* [Text block]
►

Figure 1: Some application examples where shape correspondence is used. Courtesy: van Kaick, 2010.

In this project, we consider a dataset of 3D shapes and represent the correspondence between any two shapes using the concept of “functional maps” [see section 1]. We then show how the technique of “synchronization” [see section 2] allows us to improve our computations of shape correspondences, i.e., allows us to refine some initial estimates of functional maps. During this project, we implement a method of synchronization using tools from geometric statistics and optimization on a Riemannian manifold describing functional maps, the Stiefel manifold, using the packages geomstats and pymanopt.

1. Representing Shape Correspondences with Functional Maps

Shape correspondence is a well-studied problem that applies to both rigid and non-rigid matching. In the rigid scenario, the transformation between two given 3D shapes can be described by a 3D rotation and a 3D translation. If there is a non-rigid transformation between the two 3D shapes, we can use point-to-point correspondences to model the shape matching. However, as mentioned in Ovsjanikov et al (2012), many practical situations make it either impossible or unnecessary to establish point-to-point correspondences between a pair of shapes, because of inherent shape ambiguities or because the user may only be interested in approximate alignment.  To tackle that problem, functional maps are introduced in Ovsjanikov et al (2012) and can be considered a generalization of point-to-point correspondences.

By definition, a functional map between two shapes is a map between functions defined on these shapes. A function defined on a shape assigns a value to each point of the shape and can be represented as a heatmap on the shape; see Figure 2 for functions defined on a cat and a tiger respectively. Then, the functional map of Figure 2 maps the function defined on the first shape — the cat — to a function on the second shape — the tiger. All in all, instead of computing correspondences between points on the shapes, functional maps compute mappings between functions defined on the shapes.

◄

* [Assignment] Pick up the passage on functional maps for 3D shape correspondence and keep writing it from its last sentence onward. You will not need the listing that comes next.

Items drawn from a data source
►

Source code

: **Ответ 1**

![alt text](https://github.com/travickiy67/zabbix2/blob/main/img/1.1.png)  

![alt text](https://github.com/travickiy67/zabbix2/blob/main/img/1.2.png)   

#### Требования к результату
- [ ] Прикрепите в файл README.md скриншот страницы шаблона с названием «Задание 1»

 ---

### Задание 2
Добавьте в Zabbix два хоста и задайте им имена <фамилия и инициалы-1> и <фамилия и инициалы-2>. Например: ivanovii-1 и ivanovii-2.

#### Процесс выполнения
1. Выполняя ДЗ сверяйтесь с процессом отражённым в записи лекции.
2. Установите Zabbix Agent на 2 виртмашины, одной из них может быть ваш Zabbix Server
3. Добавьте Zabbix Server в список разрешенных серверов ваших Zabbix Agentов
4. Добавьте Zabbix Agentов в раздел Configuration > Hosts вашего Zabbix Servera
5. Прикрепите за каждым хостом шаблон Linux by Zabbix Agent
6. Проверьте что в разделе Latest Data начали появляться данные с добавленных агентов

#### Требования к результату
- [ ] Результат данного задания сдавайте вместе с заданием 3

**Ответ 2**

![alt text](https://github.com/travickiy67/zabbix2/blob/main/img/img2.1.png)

◄

* [Answer to the problem]
In practice, the functional map is represented by a \(p \times q\)  matrix, called C. Specifically, we consider p basis functions defined on the source shape (e.g. the cat) and q basis functions defined on the target shape (e.g. the tiger). Typically, we can consider the eigenfunctions of the Laplace-Beltrami operator. The functional map C then represents how each of the p basis functions of the source shape is mapped onto the set of q basis functions of the target shape.

Figure 2: Functional map mapping a function defined on a cat (“source shape”) to a function defined on a tiger (“target shape”). The functional map is represented by a matrix that describes how each of the 20 basis functions chosen on the source shape is mapped onto the set of 20 basis functions chosen on the target shape. (generated using PyFM)

2. Problem Formulation: Synchronization Improves Shape Correspondences

In this section, we describe the technique of “synchronization” that allows us to improve the computations of functional maps between shapes, and we introduce the related notations. We use subsets of the TOSCA dataset (http://tosca.cs.technion.ac.il/book/resources_data.html), which contains a dataset of 3D shapes of cats, to illustrate the concepts.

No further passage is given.